It also has not taken responsibility for the collection of pension books or the disposal of spoilt pension books.
“The contract entered into by the ministry for the printing of coupons was deficient since clauses such as duration of contract, remedies for breach of contract, ownership and control of printing software, minimum security standards required at the printing facility and responsibility for the disposal of spoilt coupons were not included,” the report said. Since the engagement with the Office of the Auditor General, the ministry has said that the contract for the supply of pension books for 2013 has been corrected.
However, the Auditor General’s Report points to several other vulnerabilities in the administration of the country’s Old Age Pensions, which it says are yet to be corrected following its assessment that the system administered by the ministry “did not allow for the prevention and detection of manipulation or fraud.”

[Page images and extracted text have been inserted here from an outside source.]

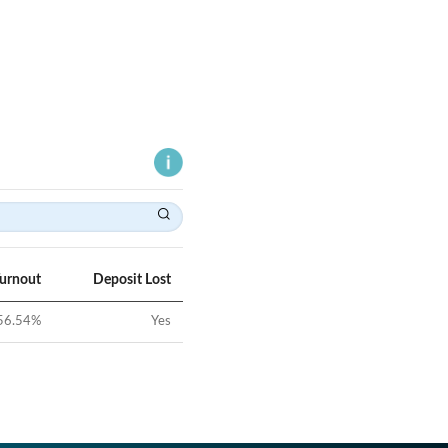
Turnout
Deposit Lost
56.54
%
Yes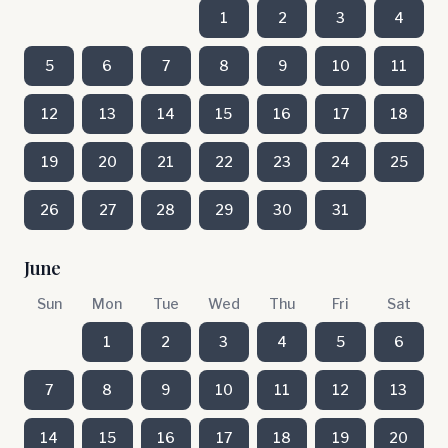
1
2
3
4
5
6
7
8
9
10
11
12
13
14
15
16
17
18
19
20
21
22
23
24
25
26
27
28
29
30
31
June
Sun
Mon
Tue
Wed
Thu
Fri
Sat
1
2
3
4
5
6
7
8
9
10
11
12
13
14
15
16
17
18
19
20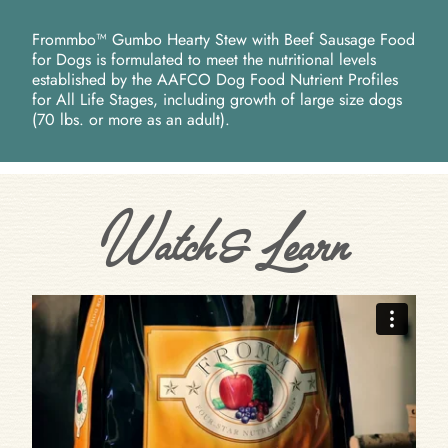
Frommbo™ Gumbo Hearty Stew with Beef Sausage Food
for Dogs is formulated to meet the nutritional levels
established by the AAFCO Dog Food Nutrient Profiles
for All Life Stages, including growth of large size dogs
(70 lbs. or more as an adult).
Watch & Learn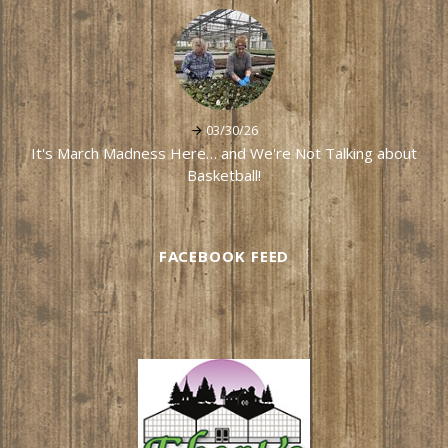
03/30/26
It's March Madness Here… and We're Not Talking about
Basketball!
FACEBOOK FEED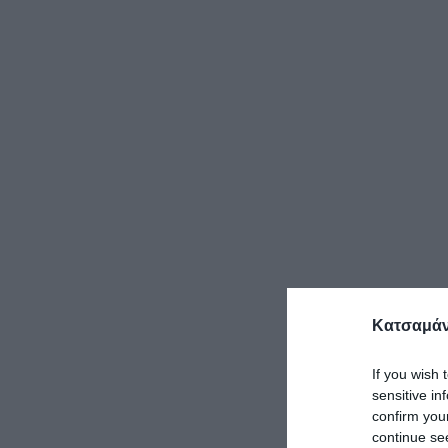
Κατσαμάν
If you wish 
sensitive in
confirm you
continue se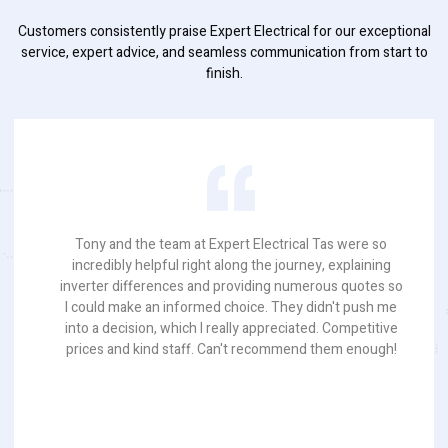
Customers consistently praise Expert Electrical for our exceptional
service, expert advice, and seamless communication from start to
finish.
Tony and the team at Expert Electrical Tas were so
incredibly helpful right along the journey, explaining
inverter differences and providing numerous quotes so
I could make an informed choice. They didn't push me
into a decision, which I really appreciated. Competitive
prices and kind staff. Can't recommend them enough!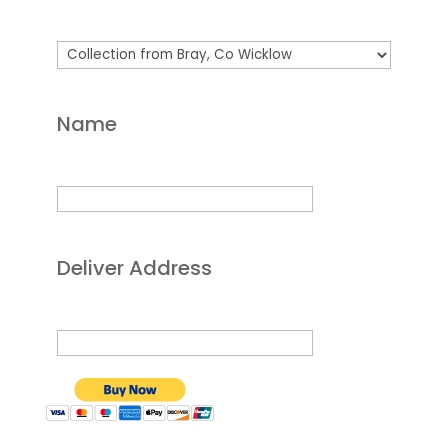
Name
Deliver Address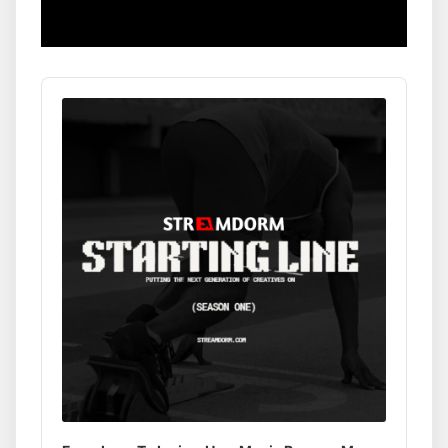
Audio
Player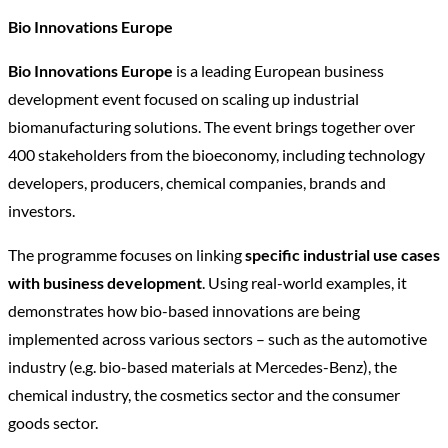
Bio Innovations Europe
Bio Innovations Europe
is a leading European business
development event focused on scaling up industrial
biomanufacturing solutions. The event brings together over
400 stakeholders from the bioeconomy, including technology
developers, producers, chemical companies, brands and
investors.
The programme focuses on linking
specific industrial use cases
with business development
. Using real-world examples, it
demonstrates how bio-based innovations are being
implemented across various sectors – such as the automotive
industry (e.g. bio-based materials at Mercedes-Benz), the
chemical industry, the cosmetics sector and the consumer
goods sector.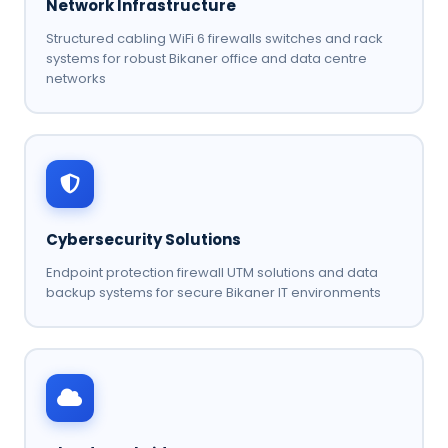
Network Infrastructure
Structured cabling WiFi 6 firewalls switches and rack
systems for robust Bikaner office and data centre
networks
Cybersecurity Solutions
Endpoint protection firewall UTM solutions and data
backup systems for secure Bikaner IT environments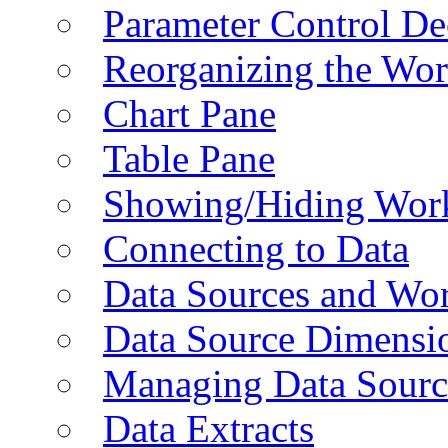
Parameter Control De
Reorganizing the Wo
Chart Pane
Table Pane
Showing/Hiding Work
Connecting to Data
Data Sources and Wor
Data Source Dimensi
Managing Data Sourc
Data Extracts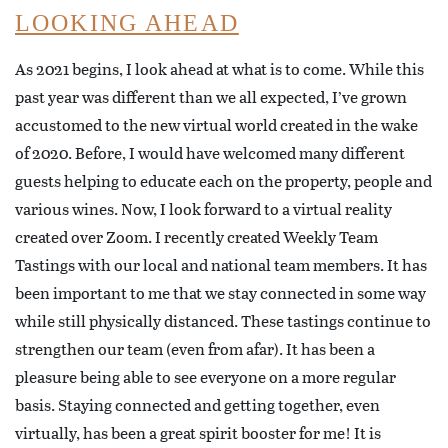
LOOKING AHEAD
As 2021 begins, I look ahead at what is to come. While this
past year was different than we all expected, I’ve grown
accustomed to the new virtual world created in the wake
of 2020. Before, I would have welcomed many different
guests helping to educate each on the property, people and
various wines. Now, I look forward to a virtual reality
created over Zoom. I recently created Weekly Team
Tastings with our local and national team members. It has
been important to me that we stay connected in some way
while still physically distanced. These tastings continue to
strengthen our team (even from afar). It has been a
pleasure being able to see everyone on a more regular
basis. Staying connected and getting together, even
virtually, has been a great spirit booster for me! It is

High on the list of additional concerns expressed in the 2011 report by the Auditor General is the fact that the Old Age Pensions database, widely regarded as being key to the 2010 multi-million-dollar scam “was still not updated on a regular basis [with] new applicants and [to remove] pensioners who had died.” Additionally, the Auditor General’s report noted that while the pension books were numbered those numbers were still not being entered into the database as a means of tracking the allocation of books and accompanying coupons to pensioners.
In response to the Auditor General’s query regarding the irregular updating of the database, the ministry said the efficiency of this exercise is hampered by the fact that death return reports are only received from the General Registrar Office once every three months. With regard to the entry of pension book numbers into the ministry’s database, it said this exercise had been affected by “a shortage of data entry clerks”.